Almost definitely not. Burris suggests that the court might enact its "equity powers," allowing hand recounts throughout the state's 67 counties and not just in the urban, Democratic strongholds of Palm Beach, Broward and Miami-Dade counties. Such a decision might be bad news for Gore, though on Wednesday night Gore himself said that would be OK with him if Bush so desired. But were the state Supreme Court to take up the matter, he might not have a choice.
Moreover, Gore's offer to quell all further litigation as long as the hand recounts are allowed to continue is probably rooted in pragmatism more than in magnanimity.
According to the scholars interviewed, legal challenges the Gore Recount Committee might make about Palm Beach County's supposedly confusing "butterfly ballot," for instance -- which some who want a revote have argued was an illegal ballot -- would probably go nowhere.
"That case is a very hard case" to prove, Little says. "The underlying case law in Florida has held that the mere fact that some voters complained about a ballot or a machine they found somewhat confusing is not grounds for invalidating an election or calling for a new vote."
Burris points out that "case law in Florida clearly cuts against any successful challenge to the 'butterfly ballot' call for a revote. The standard is: 'Did you substantially comply with the statute?'" And Palm Beach County did, he says.
If Bush rejects Gore's offer, and the court agrees to shake out this rug, one of the justices in the spotlight -- one of the most recently named to the court -- will be Peggy Ann Quince, who was named to the court in November 1998.
Quince was named as Supreme Court Justice Ben Overton, then 70, was being forced out of the Tallahassee courtroom by a mandatory retirement provision in the state Constitution.

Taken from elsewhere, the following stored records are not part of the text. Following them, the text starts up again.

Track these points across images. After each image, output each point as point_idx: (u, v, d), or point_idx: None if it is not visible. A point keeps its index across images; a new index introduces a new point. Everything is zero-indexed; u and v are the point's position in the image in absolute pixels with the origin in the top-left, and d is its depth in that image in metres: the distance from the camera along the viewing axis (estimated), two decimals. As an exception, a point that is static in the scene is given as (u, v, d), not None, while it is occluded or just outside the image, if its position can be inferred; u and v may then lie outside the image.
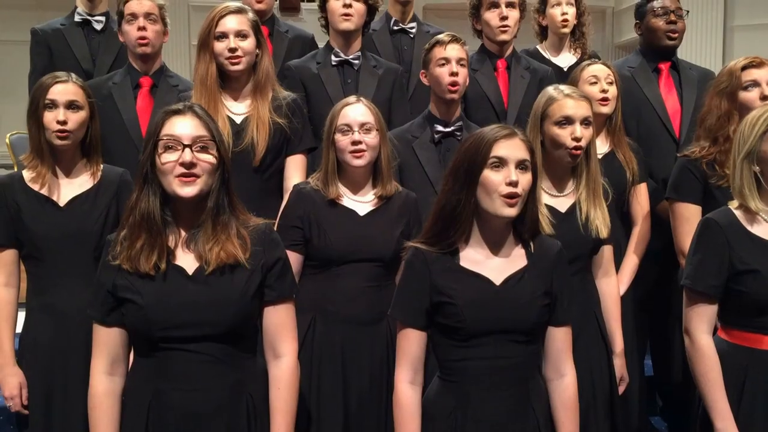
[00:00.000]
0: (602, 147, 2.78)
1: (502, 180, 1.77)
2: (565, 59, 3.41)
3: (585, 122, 2.28)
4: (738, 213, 2.04)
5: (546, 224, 2.26)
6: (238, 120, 2.52)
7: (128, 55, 2.90)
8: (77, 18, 3.31)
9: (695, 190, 2.53)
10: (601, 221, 2.33)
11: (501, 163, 1.78)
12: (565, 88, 2.35)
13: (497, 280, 1.84)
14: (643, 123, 3.06)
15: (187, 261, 1.75)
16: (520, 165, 1.79)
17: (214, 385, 1.73)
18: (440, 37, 2.70)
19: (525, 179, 1.79)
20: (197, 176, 1.71)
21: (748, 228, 2.01)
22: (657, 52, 3.13)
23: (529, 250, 1.89)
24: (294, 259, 2.30)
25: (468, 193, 1.80)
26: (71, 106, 2.26)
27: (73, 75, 2.33)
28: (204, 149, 1.73)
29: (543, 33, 3.50)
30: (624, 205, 2.80)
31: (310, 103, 2.89)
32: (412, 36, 3.38)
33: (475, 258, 1.85)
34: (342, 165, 2.34)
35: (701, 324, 2.03)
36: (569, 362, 1.93)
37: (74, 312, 2.20)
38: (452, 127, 2.69)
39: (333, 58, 2.97)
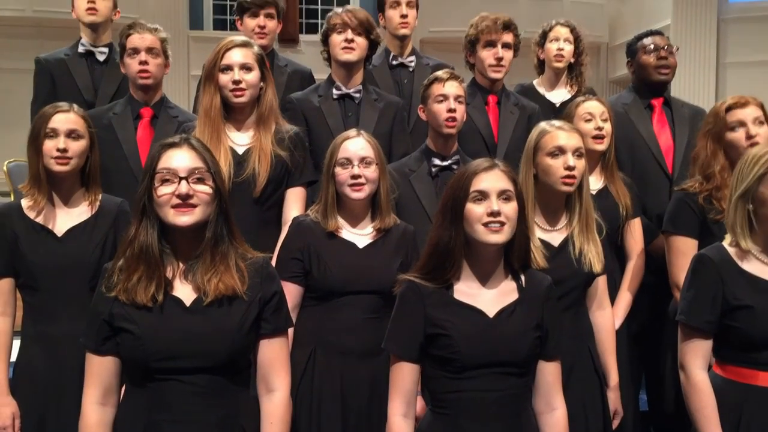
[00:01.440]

There was a question about who would pick Overton's successor. Then-Gov. Chiles was on his way out of office himself; his handpicked successor, then-Lt. Gov. Buddy MacKay, had just been defeated by Jeb Bush in the November election. Overton's term was set to expire on Jan. 4, just as Jeb Bush was scheduled to be sworn in.
Would Chiles name Overton's successor before Bush was sworn in? Would Gov.-elect Bush? For a spell, it looked as if the two would end up in court to hash it all out.
Instead, Chiles let Bush interview the four nominee finalists for Overton's slot on the court, in the hopes that they could agree on one.
They did, selecting Quince of the 2nd District Court of Appeals. Once appointed, the highly regarded Tampa judge became the first black woman to serve on the state Supreme Court.
That kind of bipartisan cooperation seems completely foreign in the current state of American politics.